An undersea earthquake off the coast of Indonesia set off the Indian Ocean tsunami of 2004 that killed more than 225,000 people. Many people living in communities around Auroville lost their lives, and others lost their houses, possessions, and means of making an income. Soils and water sources were inundated with seawater, leaving land worthless and water unusable.
Auroville citizens rallied, instantaneously forming relief teams. Soon, these teams came together to form the Auroville Tsunami Relief and Rehabilitation Project. Hedao and Iyer immediately got involved.

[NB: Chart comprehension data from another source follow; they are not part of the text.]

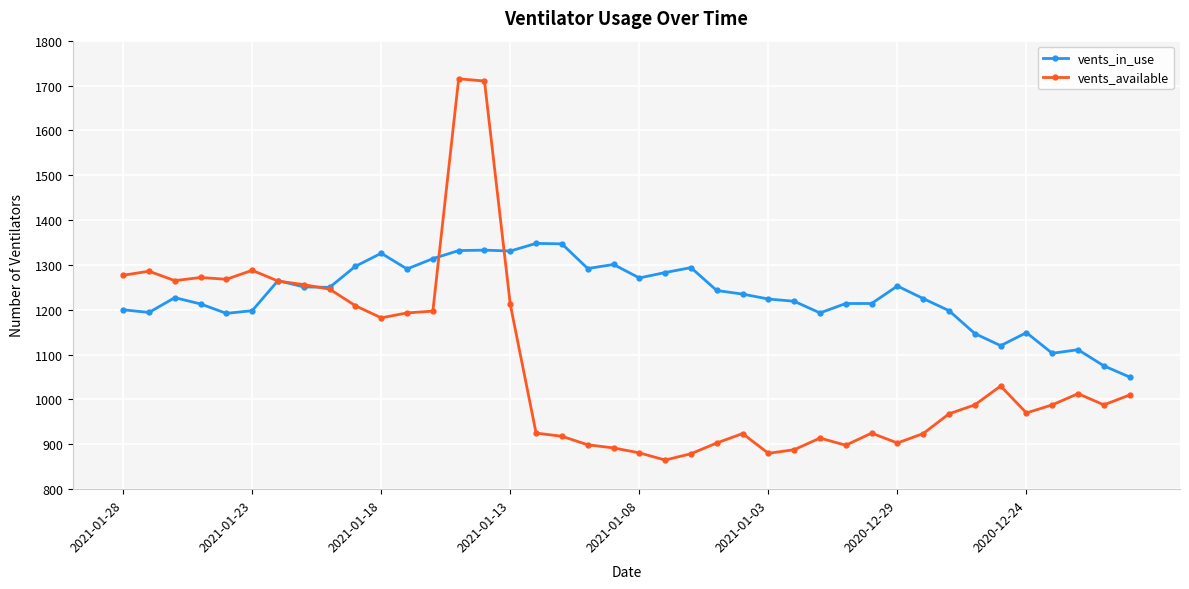

What is the minimum value shown in the chart?

865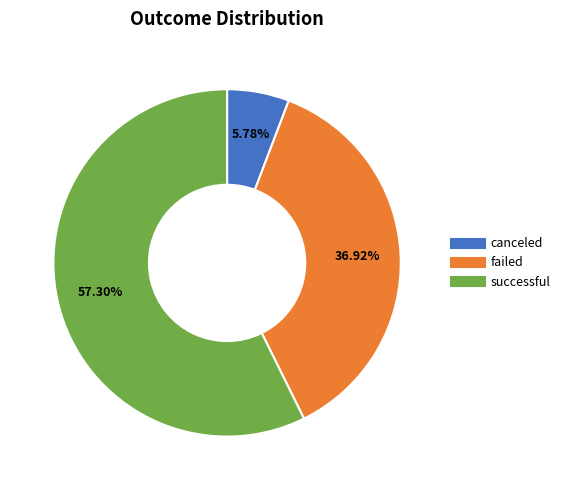

What percentage is NOT represented by successful?

42.7%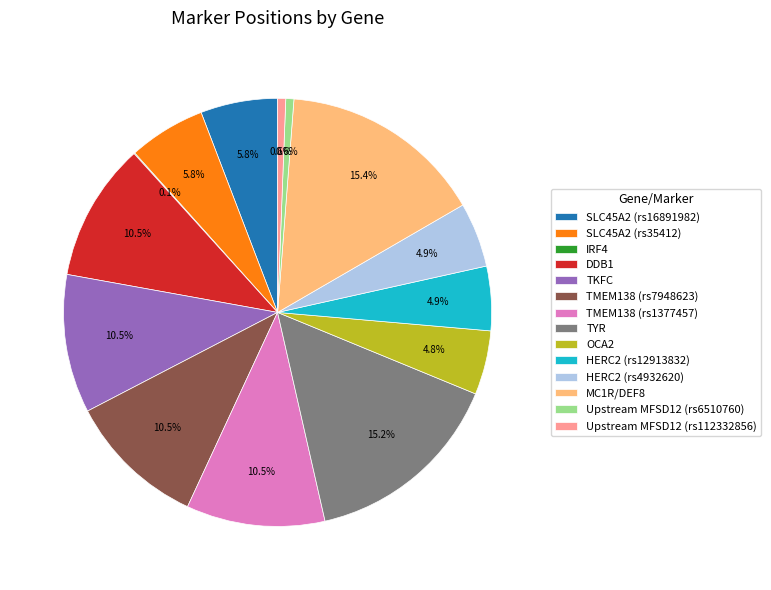

Combined, do HERC2 (rs12913832) and MC1R/DEF8 account for over 50%?

No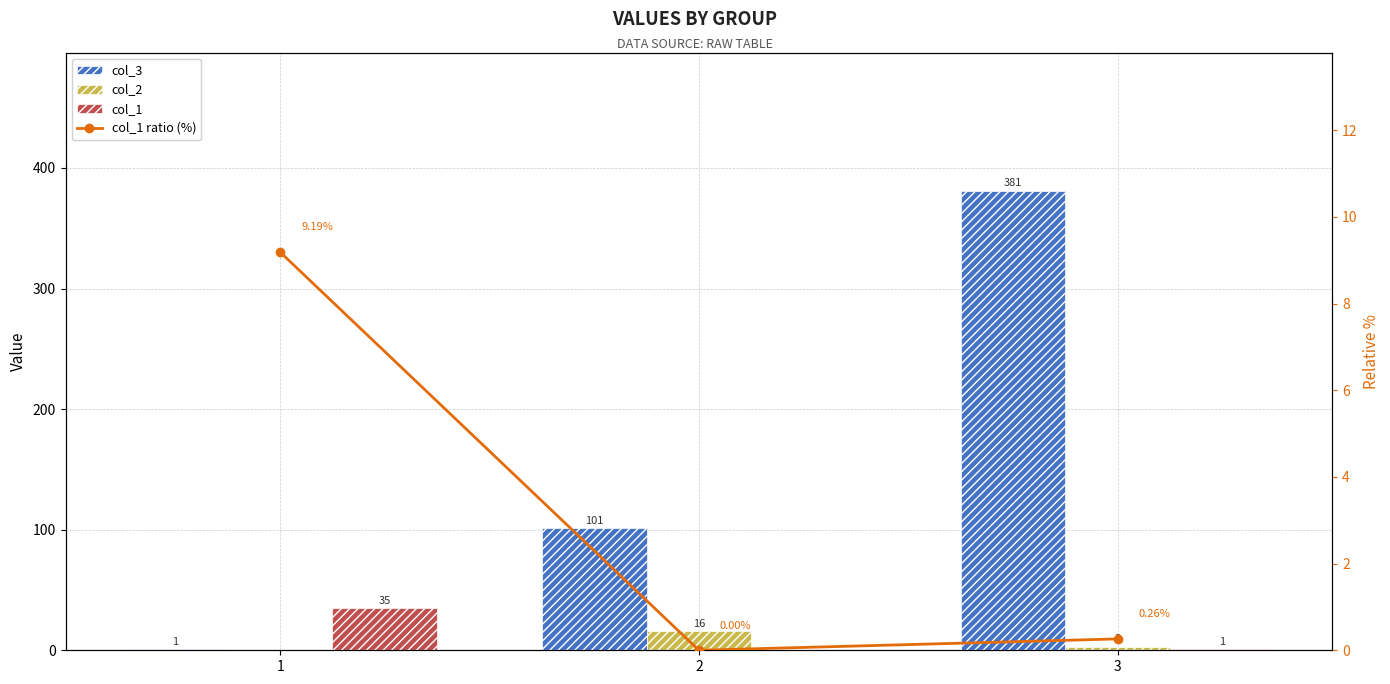

What is the value of the col_2 bar at the 2nd from the left?

16.0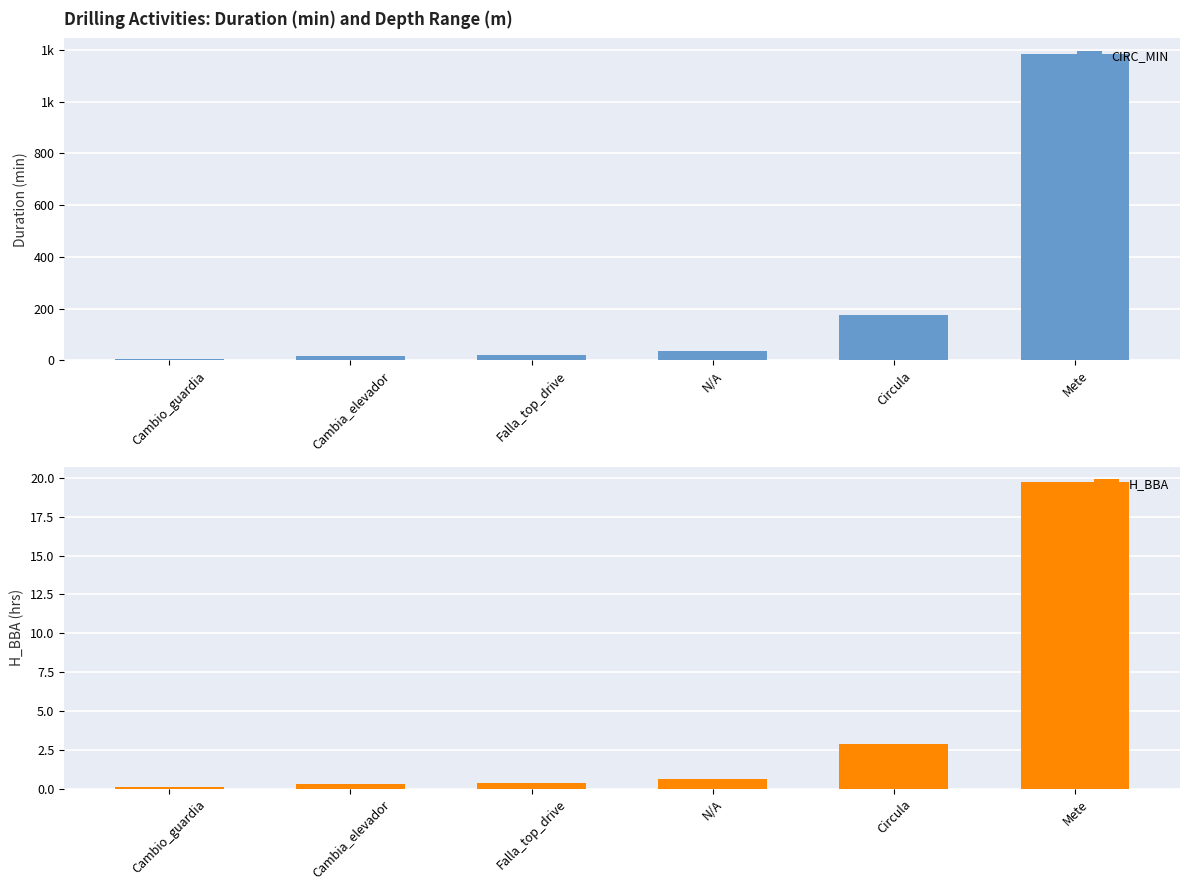

At which category is the sum across all series the highest?

Mete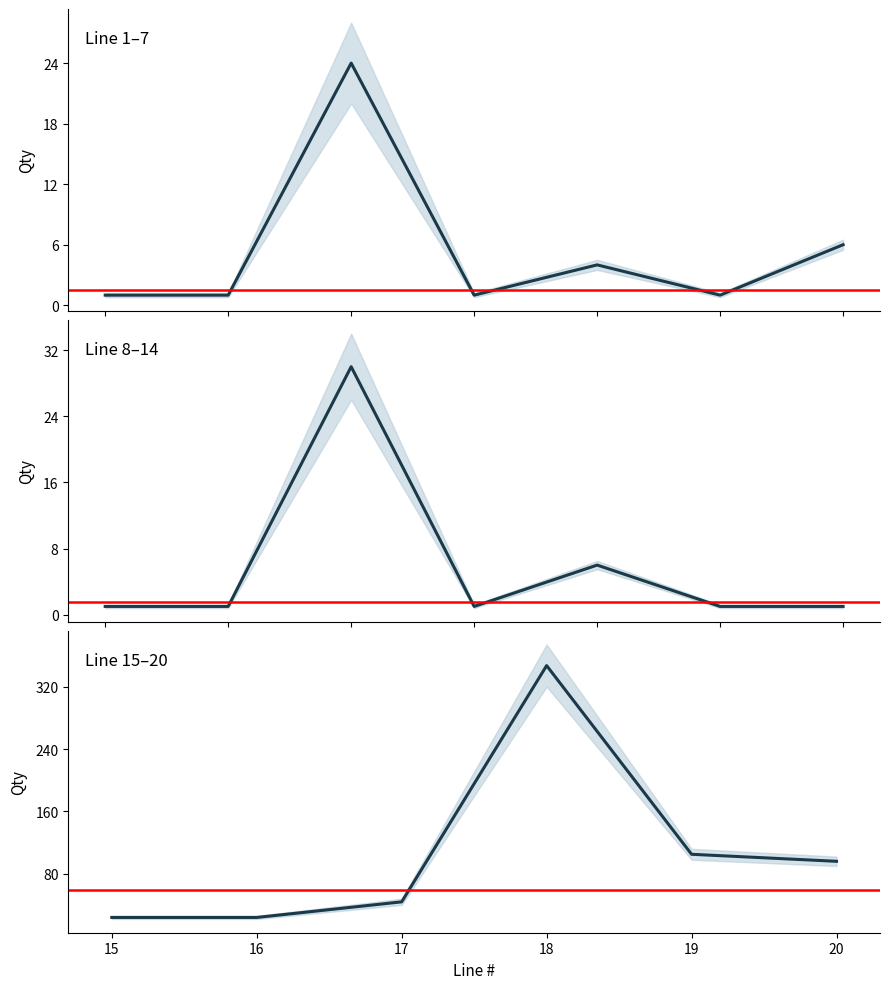

True or false: the data shows 14 at 16.

False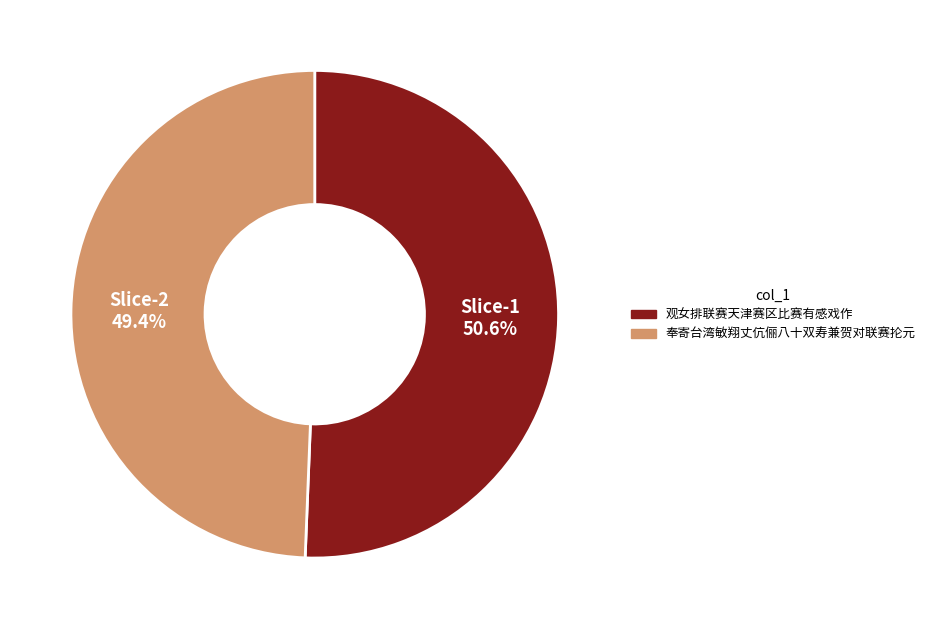

Does any single category account for the majority?

Yes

GIS proved very useful to the project, especially when NGOs and government officials came onto the scene to assist. A familiar-sounding question was raised, "Where should we prioritize our efforts?" GIS provided answers. Maps were used to direct volunteer cleanup work. Using data from the Indian Space Research Organization (ISRO), the GIS team depicted the border of the tsunami inundation line, showing what farms and land parcels were affected and which water sources were most likely contaminated.
When it was time to rebuild, the project's focus changed. Accordingly, the Auroville Tsunami Relief and Rehabilitation Project became the Auroville Coastal Development Center. "We provided government officials with criteria to help them choose the best sites for rehabitation," explains Hedao. "Using GIS, we produced maps showing vulnerable areas where building should not occur. They showed areas prone to flooding, low-lying areas, steep slopes, and backwater areas."
Unfortunately, conservative government officials were skeptical about the practicality of such criteria that would delay the rehabilitation process and therefore did not pay much attention to the center's rehabitation site selection criteria. Just eight months after the tsunami, the torrential monsoon rains flooded many areas the government had designated for rehabilitation. Realizing the value of GIS for analysis, officials returned to the center seeking help. The center gladly provided it.
The Indian government has yet to adopt GIS fully as part of its national disaster response system. The lack or unavailability of geographic data is a hurdle to the development of a nationwide GIS program. In many countries, certain map data is under high security and inaccessible. For India, the lack of data and GIS analysis tools makes it particularly challenging to perform disaster response functions from planning mitigation to assessing damage levels to directing relief activities.
Hedao and Iyer are working with their district and state officials, making them aware of GIS and the value of shared information systems. Although the body of work the couple has generated offers indisputable evidence of the benefits of geographic technologies, these two ambassadors of GIS in India still have a long road ahead of them.